Because you know your involvement in the situation, but the police do not. Your actions, mannerisms, pitch of your voice, etc. might lead them to put you as suspect #1 in the case. In a perfect system, you would eventually be cleared, but the law is a complicated situation.

When you are dealing with a serious infraction of the law, it is naive to think that the police will do everything to see your side of the story, or to know that you are a good person. When/if you become a prime suspect, they may used some advanced interrogation techniques and you will have given “incriminating” information while still believing that you are just being a good citizen.

Having a lawyer on your side keeps the cops a respectful distance from you and ensures that there won’t be any games played…

I’m unclear as to what kind of deception the police can use. Can they tell you that you’re not a suspect when you actually are? Can they tell you that you have immunity when you do not?

They can flat out lie to you. “Your buddy in the next room already told us that it was all your idea,” “We have you on video robbing that store,” “Hell yes, if you clear this up for us right now, you’re home by dinner time.”

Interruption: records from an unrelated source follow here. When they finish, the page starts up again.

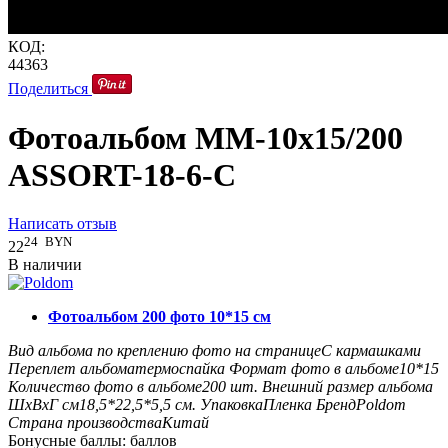
КОД:
44363
Поделиться
Фотоальбом MM-10x15/200
ASSORT-18-6-C
Написать отзыв
24
BYN
22
В наличии
Фотоальбом 200 фото 10*15 см
Вид альбома по креплению фото на странице
С кармашками
Переплет альбома
термоспайка
Формат фото в альбоме
10*15
Количество фото в альбоме
200
шт.
Внешний размер альбома
ШxВxГ см
18,5*22,5*5,5
см.
Упаковка
Пленка
Бренд
Poldom
Страна производства
Китай
Бонусные баллы:
баллов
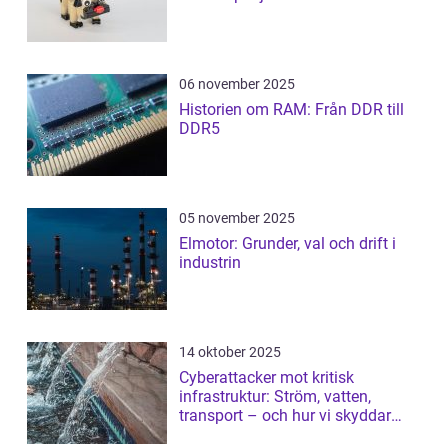
06 november 2025
Historien om RAM: Från DDR till
DDR5
05 november 2025
Elmotor: Grunder, val och drift i
industrin
14 oktober 2025
Cyberattacker mot kritisk
infrastruktur: Ström, vatten,
transport – och hur vi skyddar
dem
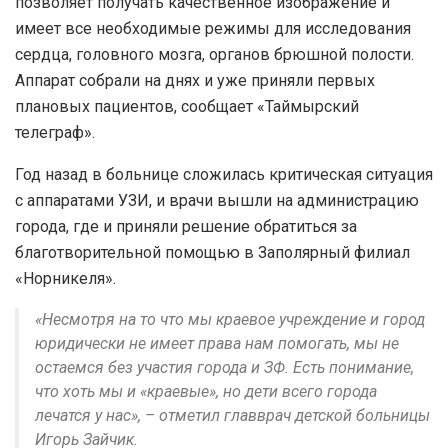
позволяет получать качественное изображение и
имеет все необходимые режимы для исследования
сердца, головного мозга, органов брюшной полости.
Аппарат собрали на днях и уже приняли первых
плановых пациентов, сообщает «Таймырский
телеграф».
Год назад в больнице сложилась критическая ситуация
с аппаратами УЗИ, и врачи вышли на администрацию
города, где и приняли решение обратиться за
благотворительной помощью в Заполярный филиал
«Норникеля».
«Несмотря на то что мы краевое учреждение и город
юридически не имеет права нам помогать, мы не
остаемся без участия города и ЗФ. Есть понимание,
что хоть мы и «краевые», но дети всего города
лечатся у нас», – отметил главврач детской больницы
Игорь Зайчик.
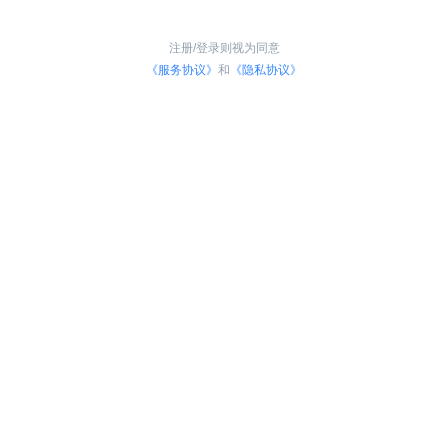
注册/登录则视为同意
《服务协议》
和
《隐私协议》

Lawyer up, early and often.

EJsGirl, who sleeps with a former prosecutor…

No one who knows what they’re talking about has an answer for Garula? :frowning:

IANAL, but I watched both of zeno’s links, and I think (and maybe they specifically said) they were talking about being questioned by the police after receiving Miranda warnings. If the police are canvassing the neighborhood, and you’re just answering their questions, and haven’t been given the Miranda warnings, they can’t use your statements against you in court. I think if you start offering up information on your own, that can be used. I think most of the answers given here are assuming the Miranda warnings have been given, but no one’s explicitly said so.

It was at least implied, and they probably said, the students were law students, and the instructor was telling them to not have their clients talk to police even after they (the lawyers) are there. Can someone confirm or deny this, so I don’t have to watch it again?

I hope someone will answer zeno’s two questions. I know cops can lie to you, but is there anything they cannot lie to you about?

If they tell you you’re nor a suspect, don’t Mirandize you and then suck damning info from you, is that legal?

Can they say you have immunity, then after you spill your guts, charge you for the crime under investigation - or other crime(s)?

One example given in the video is that you give your alibi, and then the cops produce a witness who contradicts it. Now you’re a liar. Just because you know you’re innocent doesn’t mean you won’t be prosecuted.

My completely unscientific observation when seeing and hearing stories of people that served time in jail for crimes they did not commit, is that they really got themselves into trouble once they started talking to the police. If they had lawyered-up early, they would have saved themselves a lot of trouble.

No, to both questions. If they say that you are not a suspect when you actually are, what you say after that is inadmissible in court. If they tell you that you have immunity when you do not, what you say after that is inadmissible in court.

I’d also add that it is the prosecutor who has authority to grant immunity to a witness, not the police. So immunity isn’t even an issue until a suspect has been named and formally charged.